It's unclear whether you want the result of this in an XMM register in preparation for some masking, or in a GPR register in preparation for, say, branching.
Alternative 1
This may be a more flexible alternative because it leaves a mask in an XMM register, and from there to the GPRs is just a PMOVMSKB away. It does however cost two 128-bit constants.
This is the simple approach: Compare for > -1 aka >= 0 on the top and give an impossible comparison on the bottom, then compare for < 1 aka <= 0 on the bottom and give an impossible comparison on the top. Logic-OR them together and you have your mask. If all bits are set, all the integers met their condition, so the test is true, else it's false.
__m128i result;
/* ... */
__m128i TOP = _mm_set_epi32(0xFFFFFFFF, 0xFFFFFFFF, 0x7FFFFFFF, 0x7FFFFFFF);
__m128i BOT = _mm_set_epi32(0x80000000, 0x80000000, 0x00000001, 0x00000001);
__m128i cmpT = _mm_cmpgt_epi32(result, TOP);//Top > -1 Bottom > INT_MAX
__m128i cmpB = _mm_cmpgt_epi32(BOT, result);//Bottom < 1, Top < INT_MIN
__m128i cmp = _mm_or_si128(cmpT, cmpB);
int cond = _mm_movemask_epi8(cmp) == 0xFFFF;
/* cond contains the result of the comparison:
0 if check failed and
1 if check satisfied. */
Alternative 2
I've exploited PMOVMSKB on both the original value and its PSUBD negation, then checked the right bits of both returned bitmasks for the right value.
__m128i result;
/* ... */
__m128i ZERO = _mm_setzero_si128(); /* 0 constant */
__m128i neg = _mm_sub_epi32(ZERO, result); /* Negate */
int lt0 = _mm_movemask_epi8(result); /* < 0 ? */
int gt0 = _mm_movemask_epi8(neg); /* > 0 ? */
gt0 &= ~lt0; /* Correction for INT_MIN. Can be
deleted if never encountered. */
int cond = !((gt0 | (lt0 >> 8)) & 0x88); /* Check both bits 3 and 7 are 0 */
/* cond contains the result of the comparison:
0 if check failed and
1 if check satisfied. */
My explanation:
- I negate the integers.
- I extract the sign bits,
lt0
, from the integers.
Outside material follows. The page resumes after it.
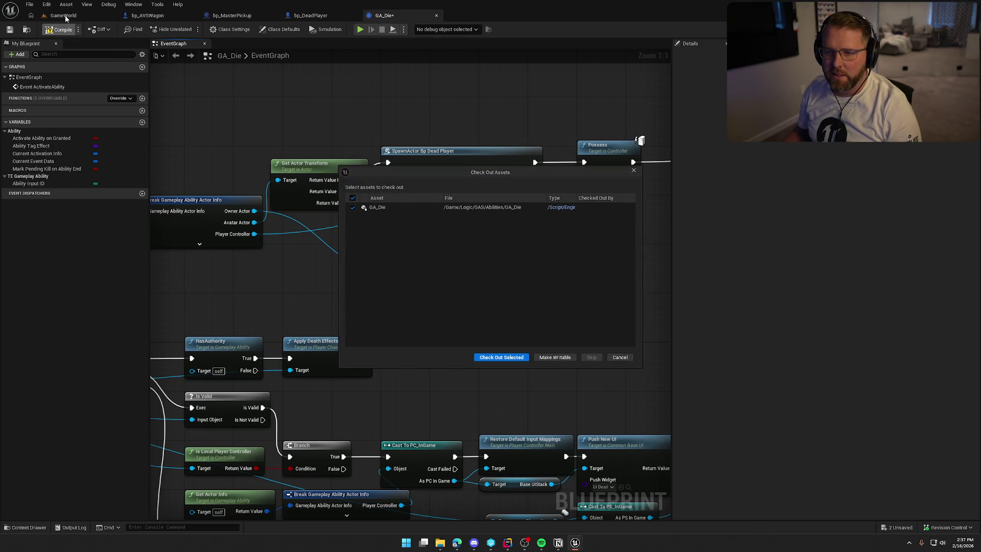
pyautogui.click(503, 358)
pyautogui.click(110, 15)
They represent the condition result[i] < 0
.
- I extract the sign bits,
gt0
, from the negations. They represent the condition result[i] > 0
with the exception of if result[i]
was INT_MIN
.
- Optional: I correct that case by detecting it and correcting it (
gt0 &= ~lt0
sets to 0 any false reports that -2147483648 is > 0).
- I then check whether all of the following holds:
- Bit 3 of
gt0
is 0. Implies result[0] <= 0
.
- Bit 7 of
gt0
is 0. Implies result[1] <= 0
.
- Bit 11 of
lt0
is 0. Implies result[2] >= 0
.
- Bit 15 of
lt0
is 0. Implies result[3] >= 0
.
There is a reason why we look at bits 3, 7, 11 and 15, and a reason why we use the magic 8 and 0x88 constants. It is that PMOVMSKB returns one sign bit per byte, and not one sign bit per dword, so the bits we are actually interested in are surrounded with junk bits that we must ignore, with only the sign bit of the top byte of each integer interesting us.
In total this makes 9-10 instructions to run the check.